2. Capacity planning and VM placement. As your virtualized pool grows in size, you will need tools that analyze capacity trends and optimize where your VMs run to minimize hardware footprint. These tools will be able to alert operations and engineering when resources are running low to guard against overprovisioning. You want to maximize capacity utilization to squeeze the most value from your server investments, but doing so without sufficient visibility is dangerous.
3. Performance monitoring. Performance measurement will rise in importance as you increase the number of VMs per physical host and drive up overall utilization. We find this to be a particularly critical tool as you approach 20 or 30 VMs per physical server.

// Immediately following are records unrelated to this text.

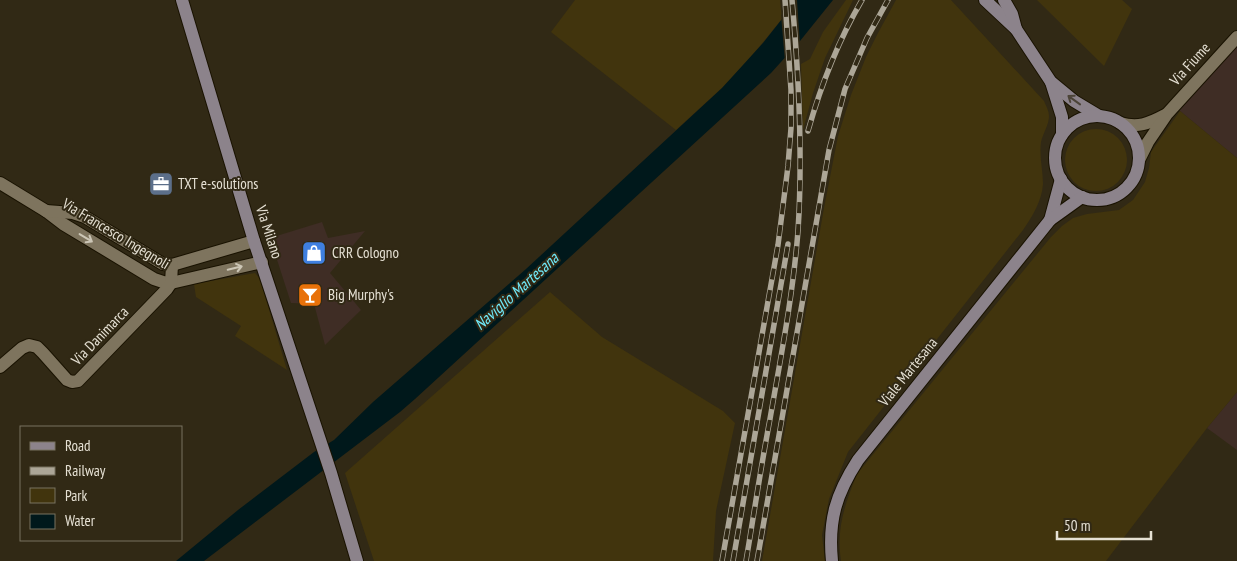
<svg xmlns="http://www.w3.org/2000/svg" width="1237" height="561" font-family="'PT Sans Narrow',sans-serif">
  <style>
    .commercial { fill: #3f2d25 }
    .green { fill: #41340d }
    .water { fill: #00181b }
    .pier { fill: #312915 }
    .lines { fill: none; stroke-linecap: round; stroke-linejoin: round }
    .street-casing { stroke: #191201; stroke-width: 14 }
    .secondary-casing { stroke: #191201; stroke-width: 14 }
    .street { stroke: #7e745e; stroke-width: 12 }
    .secondary { stroke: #8c838b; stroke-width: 12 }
    .rail-casing { stroke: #aca697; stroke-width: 5.5 }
    .rail { stroke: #312915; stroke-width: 4; stroke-dasharray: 11; stroke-linecap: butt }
    .oneway { stroke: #4c4438 }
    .oneway2 { stroke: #ccc6b6 }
    .labels { text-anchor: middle; stroke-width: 4; stroke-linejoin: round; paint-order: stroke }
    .street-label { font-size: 15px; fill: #e6e1d4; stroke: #312915 }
    .poi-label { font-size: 15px; fill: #e6e1d4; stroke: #312915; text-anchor: start }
    .water-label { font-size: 16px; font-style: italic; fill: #70ebfb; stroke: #312915 }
  </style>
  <rect width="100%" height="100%" fill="#312915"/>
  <!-- commercial -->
  <g class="commercial">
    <path d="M1237,37V158L1174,106Z"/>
    <path d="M322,222L328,238L365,231L330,273L361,310L325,345L314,304L291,303L270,238Z"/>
    <path d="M1237,392V450L1207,428Z"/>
  </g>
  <!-- green -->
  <g class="green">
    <path d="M575,0H780L782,19L746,63L722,88L676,130L551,32Z"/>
    <path d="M846,0H853L825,58L813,93L803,130L801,64L810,59L823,32Z"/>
    <path d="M896,0H951L1044,101C1046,106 1049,111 1049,116C1049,125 1043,133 1041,142C1039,156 1043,170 1043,184C1042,201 1032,217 1023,230L848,452L829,499L822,535L825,561H762L824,208L838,136L851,95L866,57L878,33Z"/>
    <path d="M1037,0H1122L1132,9L1104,66Z"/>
    <path d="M1180,111L1237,158V392L1207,428L1106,561H841C836,528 845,504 857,474L1051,237L1062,226L1073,218L1087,214L1119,210L1133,200L1145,182L1149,168L1151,152Z"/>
    <circle cx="1096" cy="160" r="31"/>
    <path d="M255,273L260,279L287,370L235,336L241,326L196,297L194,284Z"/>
    <path d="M550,292L602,337L723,411L735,423L716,511L713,561H374L345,473Z"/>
  </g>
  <!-- water -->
  <path class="water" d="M797,0H833L800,41L771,73L415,399L400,412L204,561H176L238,510L314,452L334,440L373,402L526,269L722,88L763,43Z"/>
  <!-- pier -->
  <path class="pier" d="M794,0H797L800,45L785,62L781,15Z"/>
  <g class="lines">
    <defs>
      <g id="street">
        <path d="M1120,123C1138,128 1148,124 1165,115"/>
        <path d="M1139,160L1148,142L1167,114L1237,37"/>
        <path d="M0,183L46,211L63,224L154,279L163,282L171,283L262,262"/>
        <path d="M46,211L73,213L85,217L163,264L172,265L254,241"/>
        <path d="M0,367L22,348L29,345L37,347L43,353L67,380L72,382L78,381L167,289L171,283L172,265"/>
      </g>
      <g id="secondary">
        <path d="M182,0L254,241L331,473L357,561"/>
        <path d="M985,0L1016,29L1051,82L1074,101L1099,116"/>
        <path d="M1004,0L1012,14L1016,29"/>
        <path d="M1051,82L1062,117V135"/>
        <circle cx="1097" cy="158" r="42"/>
        <path d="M1050,220L1061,179"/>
        <path d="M832,561C828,520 836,494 858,460L1050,220L1082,197"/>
      </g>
    </defs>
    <!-- street casing -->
    <use href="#street" class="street-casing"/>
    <!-- secondary casing -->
    <use href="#secondary" class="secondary-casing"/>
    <!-- street -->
    <use href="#street" class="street"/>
    <!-- secondary -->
    <use href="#secondary" class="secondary"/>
    <defs>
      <g id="rail">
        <path d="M808,131C821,85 838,41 862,0"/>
        <path d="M722,561L778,245L788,166L791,128V90L785,0"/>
        <path d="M733,561L788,244"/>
        <path d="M746,561C754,514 761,466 770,419C781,356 793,295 798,231C803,154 799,77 792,0"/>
        <path d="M757,561L829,150L845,89L867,38L888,0"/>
      </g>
    </defs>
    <!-- rail casing -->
    <use href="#rail" class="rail-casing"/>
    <!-- rail -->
    <use href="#rail" class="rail"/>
  </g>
  <!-- one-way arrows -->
  <defs><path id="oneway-shaft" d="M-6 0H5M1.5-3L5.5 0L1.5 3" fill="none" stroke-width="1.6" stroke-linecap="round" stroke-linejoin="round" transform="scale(1.25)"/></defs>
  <use class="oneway" href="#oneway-shaft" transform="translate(1074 100) rotate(-144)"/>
  <g class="oneway2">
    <use href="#oneway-shaft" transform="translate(86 238) rotate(31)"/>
    <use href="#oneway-shaft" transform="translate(235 268) rotate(-13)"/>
  </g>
  <!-- icons -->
  <defs>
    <symbol id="office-square" viewBox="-11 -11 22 22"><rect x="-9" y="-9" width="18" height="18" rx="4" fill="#5c6f8a" stroke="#312915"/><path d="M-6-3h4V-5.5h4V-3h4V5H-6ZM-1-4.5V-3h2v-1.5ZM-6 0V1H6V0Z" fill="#fff"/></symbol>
    <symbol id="shop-square" viewBox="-11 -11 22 22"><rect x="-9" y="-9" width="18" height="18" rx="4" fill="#3f7fe0" stroke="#312915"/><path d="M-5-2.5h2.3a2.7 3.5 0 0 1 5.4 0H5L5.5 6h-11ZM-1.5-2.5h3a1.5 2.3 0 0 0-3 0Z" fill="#fff"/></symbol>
    <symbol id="bar-square" viewBox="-11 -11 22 22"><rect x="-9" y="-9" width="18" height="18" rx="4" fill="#e8710a" stroke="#312915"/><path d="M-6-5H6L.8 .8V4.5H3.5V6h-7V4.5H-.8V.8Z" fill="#fff"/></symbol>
  </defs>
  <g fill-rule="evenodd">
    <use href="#office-square" x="147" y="170" width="28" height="28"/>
    <use href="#shop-square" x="300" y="239" width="28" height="28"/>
    <use href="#bar-square" x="296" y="281" width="28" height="28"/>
  </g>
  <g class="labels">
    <!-- street labels -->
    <g class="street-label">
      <text transform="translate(1190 64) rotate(-48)" y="5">Via Fiume</text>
      <text transform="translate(269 232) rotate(72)" y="5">Via Milano</text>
      <text transform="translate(116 234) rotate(31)" y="5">Via Francesco Ingegnoli</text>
      <text transform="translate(100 336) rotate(-46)" y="5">Via Danimarca</text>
      <text transform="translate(908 372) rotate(-51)" y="5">Viale Martesana</text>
    </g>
    <!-- poi labels -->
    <g class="poi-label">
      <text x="178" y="189">TXT e-solutions</text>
      <text x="332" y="258">CRR Cologno</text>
      <text x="328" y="300">Big Murphy's</text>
    </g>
    <!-- water labels -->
    <g class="water-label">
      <text transform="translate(516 291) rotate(-42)" y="6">Naviglio Martesana</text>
    </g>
  </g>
  <!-- legend -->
  <rect x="20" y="426" width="162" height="115" fill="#312915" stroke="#797361"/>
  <rect x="30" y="442" width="25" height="8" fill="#8c838b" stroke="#797361"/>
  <text x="65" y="451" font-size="15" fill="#e6e1d4">Road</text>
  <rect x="30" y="467" width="25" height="8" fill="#aca697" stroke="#797361"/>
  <text x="65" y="476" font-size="15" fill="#e6e1d4">Railway</text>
  <rect x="30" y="488" width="25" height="15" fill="#41340d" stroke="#797361"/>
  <text x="65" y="501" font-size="15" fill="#e6e1d4">Park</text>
  <rect x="30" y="514" width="25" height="15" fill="#00181b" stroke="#797361"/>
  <text x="65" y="526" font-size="15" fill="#e6e1d4">Water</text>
  <!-- scale -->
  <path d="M1057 531v8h94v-8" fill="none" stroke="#e6e1d4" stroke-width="2.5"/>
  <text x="1064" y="531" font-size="15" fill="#e6e1d4" stroke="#312915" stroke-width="4" paint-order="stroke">50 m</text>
</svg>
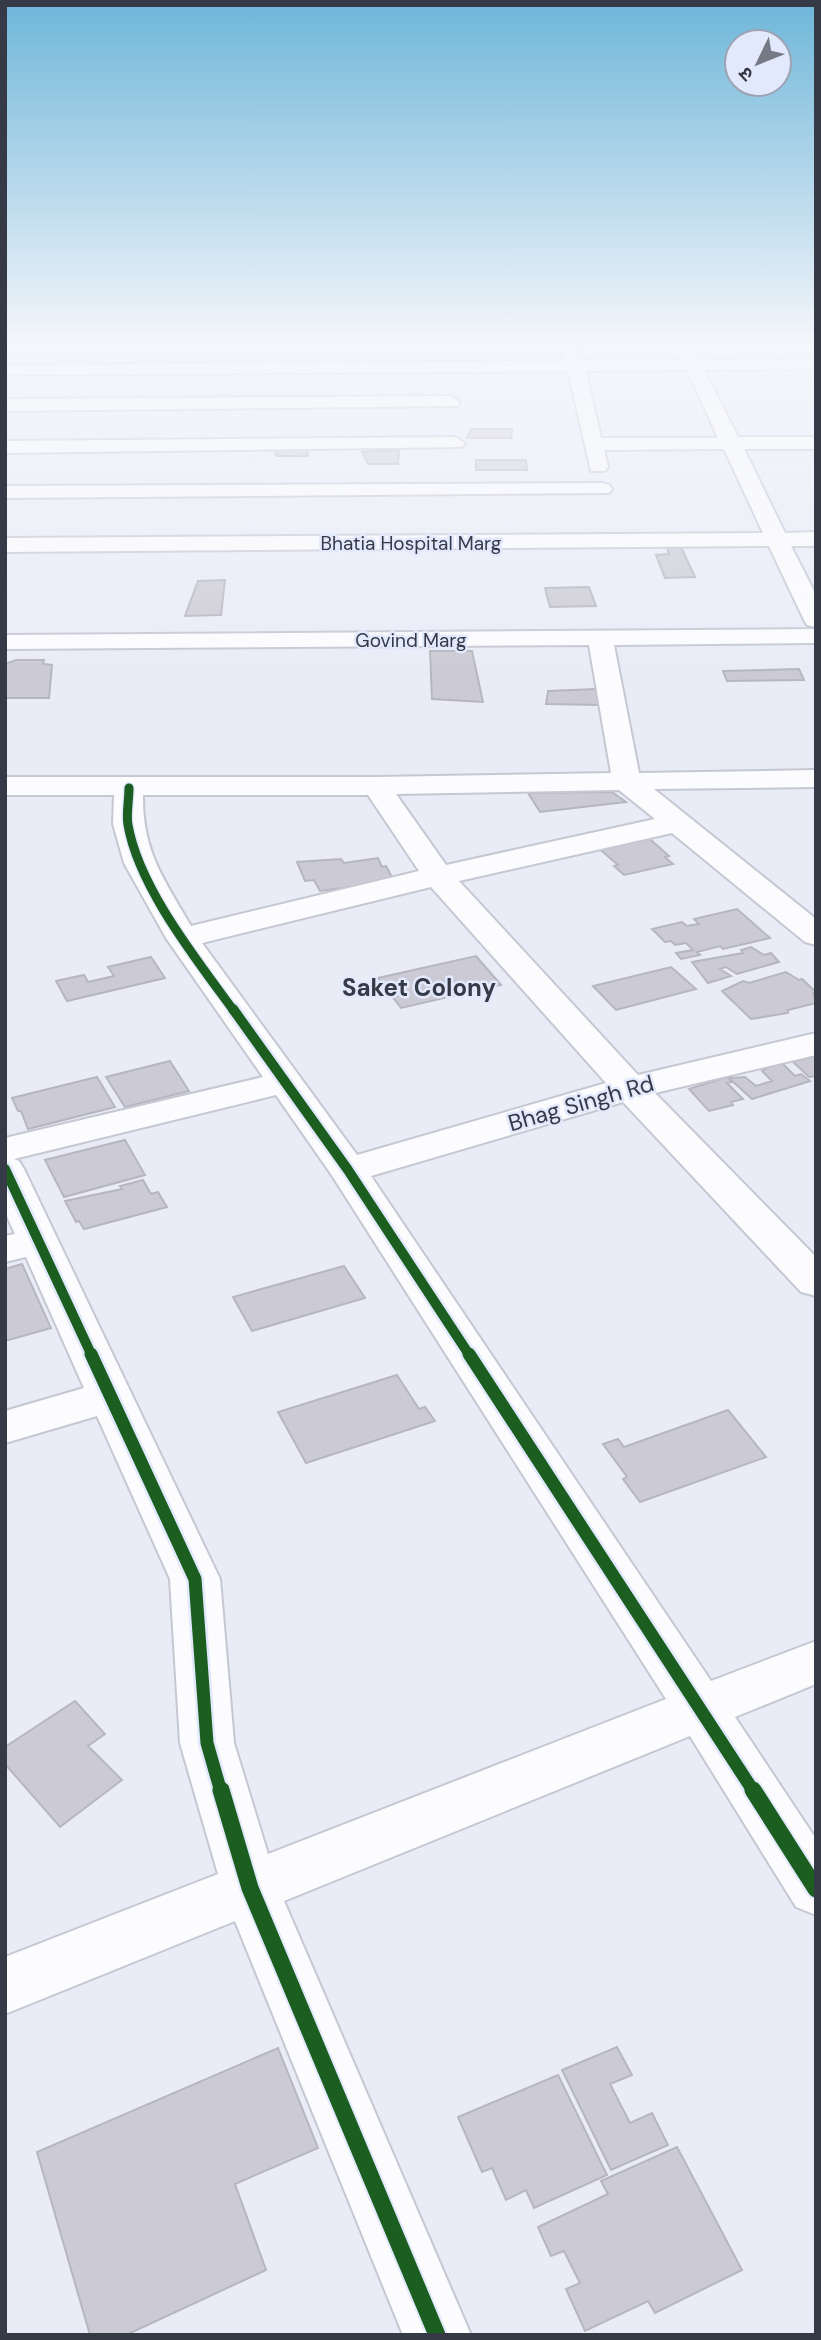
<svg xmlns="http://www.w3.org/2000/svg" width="821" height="2340" viewBox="0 0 821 2340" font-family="'DM Sans','Noto Sans Devanagari',sans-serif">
	<rect width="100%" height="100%" fill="#e9ecf7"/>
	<path fill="#cccbd5" stroke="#b7b6c0" stroke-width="2" d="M471,429H512L511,438H467Z
		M275,450H307L308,456H276Z
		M399,450L398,464H368L362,452Z
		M476,460H526L527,470H476Z
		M681,547L695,577L665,578L656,555L669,554L667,548Z
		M225,580L221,615L185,616L198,581Z
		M589,587L596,606L550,607L545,588Z
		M430,651H472L483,702L432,699Z
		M16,660H44L43,664L52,665L49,698H5V664Z
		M799,669L804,680L727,681L723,671Z
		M596,689L601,705L546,704L548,691Z
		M612,792L626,802L540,812L528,793Z
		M644,834L669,856L665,857L673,864L624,875L614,866L618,865L595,845Z
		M378,858L382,867L386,866L394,881L320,891L314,880L305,881L297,862L341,859L344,863Z
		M737,909L770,938L723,949L720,946L697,952L700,955L681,959L676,953L693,950L686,943L675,945L671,941L665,942L652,929L682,922L687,926L699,924L694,919Z
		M751,947L764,955L771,953L779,962L737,974L726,967L720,969L731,976L708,983L692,962L743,953L741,950Z
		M476,956L501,985L401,1008L378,978Z
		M151,957L165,978L67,1001L56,981L84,975L88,982L114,976L108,967Z
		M671,967L696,989L616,1010L593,986Z
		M786,972L799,980L802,979L816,992L813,993L816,1003L788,1010V1013L751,1019L722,991L743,981L749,983Z
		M816,1056V1076L809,1077L793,1062Z
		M170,1061L189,1091L125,1107L106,1077Z
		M780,1061L795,1076L801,1074L810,1081L752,1099L729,1078L745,1077L756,1086L772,1081L762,1071Z
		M97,1077L115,1107L28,1129L21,1111H18L12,1098Z
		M727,1077L732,1082L727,1083L743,1099L731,1102L733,1105L709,1111L689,1089Z
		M125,1140L145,1175L64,1197L45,1160Z
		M143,1180L151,1194L158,1192L167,1207L84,1229L79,1221L76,1222L65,1201L122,1189L120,1186Z
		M22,1264L51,1328L5,1341V1269Z
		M344,1266L365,1298L252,1331L233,1297Z
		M397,1375L419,1409L425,1407L435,1421L306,1463L278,1412Z
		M728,1410L766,1457L640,1502L623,1479L627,1477L603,1444L618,1439L624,1447Z
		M75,1701L105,1734L88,1746L122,1780L60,1827L5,1764V1747Z
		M617,2047L632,2075L610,2084L630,2123L652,2113L668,2145L611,2170L562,2070Z
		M278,2048L318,2148L235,2184L266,2270L126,2335H90L37,2152Z
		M558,2075L607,2175L534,2208L526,2190L506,2200L492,2168L482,2172L458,2117Z
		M677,2147L742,2270L655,2313L648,2301L585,2331L566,2289L580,2283L564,2251L551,2256L538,2227L608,2194L601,2181Z"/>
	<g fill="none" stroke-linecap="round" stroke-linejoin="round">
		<g stroke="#c5c8d3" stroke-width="4">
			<path id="minor" d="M561,346H578L583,360H682L676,346H693L699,360L816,359V369L704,370L738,437H816V449H744L785,533L816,532V546H791L816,595V627L807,625L804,620L769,546L5,552V538L763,533L724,449L604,450L608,467L605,471H591L568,371L5,375V365L565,361ZM687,370L718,438H601L586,371Z
				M451,396L460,402L458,406L5,411V399Z
				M455,437L465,443L462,447L5,453V441Z
				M602,483L609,485L612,489L609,493L5,498V486Z
				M816,629V643L614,645L639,773L816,770V787L654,789L816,919V945L805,942L672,833L459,881L638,1075L816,1033V1055L655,1093L816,1257V1296L801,1292L623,1102L371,1176L711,1681L816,1641V1684L735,1717L816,1839V1915L796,1907L690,1736L284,1901L471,2335H403L235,1921L5,2014V1957L218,1874L180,1743L170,1579L97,1416L5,1443V1411L84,1388L26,1257L5,1262V1236L15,1234L5,1212V1138L263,1077L166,938L124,863L113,824L114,795H5V777H376L611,773L589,645L5,649V635ZM619,790L655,819L446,865L396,794ZM143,795H368L419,871L191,926C164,879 142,851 143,795ZM431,887L606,1083L357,1155L202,943ZM276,1095L331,1174L666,1699L268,1854L234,1743L220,1579L24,1169L19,1161L14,1159Z"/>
		</g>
		<use href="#minor" fill="#fcfcfe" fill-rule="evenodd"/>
		<g stroke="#e3e9fd" stroke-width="12">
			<path id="cycleway-far3" d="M129,788C129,800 126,814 128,825C139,888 197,960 234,1011"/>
		</g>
		<g stroke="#e3e9fd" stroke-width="15">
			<path id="cycleway-far2" d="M233,1009L348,1170L470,1356
				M5,1169L92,1356"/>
		</g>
		<g stroke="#e3e9fd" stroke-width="18">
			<path id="cycleway-far1" d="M91,1354L195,1579L207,1743L221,1792
				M469,1354L754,1792"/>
		</g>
		<g stroke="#e3e9fd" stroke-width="21">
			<path id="cycleway" d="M221,1790L250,1888L437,2335
				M753,1790L816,1889"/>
		</g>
		<use href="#cycleway-far3" stroke="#1b5e20" stroke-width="9"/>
		<use href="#cycleway-far2" stroke="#1b5e20" stroke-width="10"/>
		<use href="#cycleway-far1" stroke="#1b5e20" stroke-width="13"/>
		<use href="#cycleway" stroke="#1b5e20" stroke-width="17"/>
	</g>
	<linearGradient id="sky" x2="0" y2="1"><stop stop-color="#6eb6d9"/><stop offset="0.51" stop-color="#f5f6fb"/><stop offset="1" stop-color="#f5f6fb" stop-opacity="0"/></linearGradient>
	<rect width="821" height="674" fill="url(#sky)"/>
	<g text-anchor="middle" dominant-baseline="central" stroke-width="5" stroke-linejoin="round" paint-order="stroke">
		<g font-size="19" fill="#363a47" stroke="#e3e9fd">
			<text x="411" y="543">Bhatia Hospital Marg</text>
			<text x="411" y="640">Govind Marg</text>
		</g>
		<g font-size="23" fill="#363a47" stroke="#e3e9fd">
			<text transform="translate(581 1103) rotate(-16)">Bhag Singh Rd</text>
		</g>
		<g font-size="24" font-weight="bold" fill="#363a47" stroke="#e3e9fd">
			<text x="419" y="987">Saket Colony</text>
		</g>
	</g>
	<rect width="821" height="2340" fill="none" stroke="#363a47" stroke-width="14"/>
	<g transform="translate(758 63) rotate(227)"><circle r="33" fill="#e3e9fd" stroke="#9ea3b4" stroke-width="2"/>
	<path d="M0-5L12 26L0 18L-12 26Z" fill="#757885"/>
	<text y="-10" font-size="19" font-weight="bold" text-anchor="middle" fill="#363a47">उ</text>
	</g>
</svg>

To prevent problems from affecting user experience with multiple apps, your administrators need VM-aware performance monitoring tools that can help pinpoint issues.
4. Real-time automation. As your virtual environment grows in size and complexity, you’ll need tools that can perform real-time automation by adjusting virtual or physical infrastructure to compensate for failures. Many IT services, like virtualization management, are reaching a level of complexity where sophisticated mathematical algorithms and object models of the services are more precise and efficient than even your most talented engineers.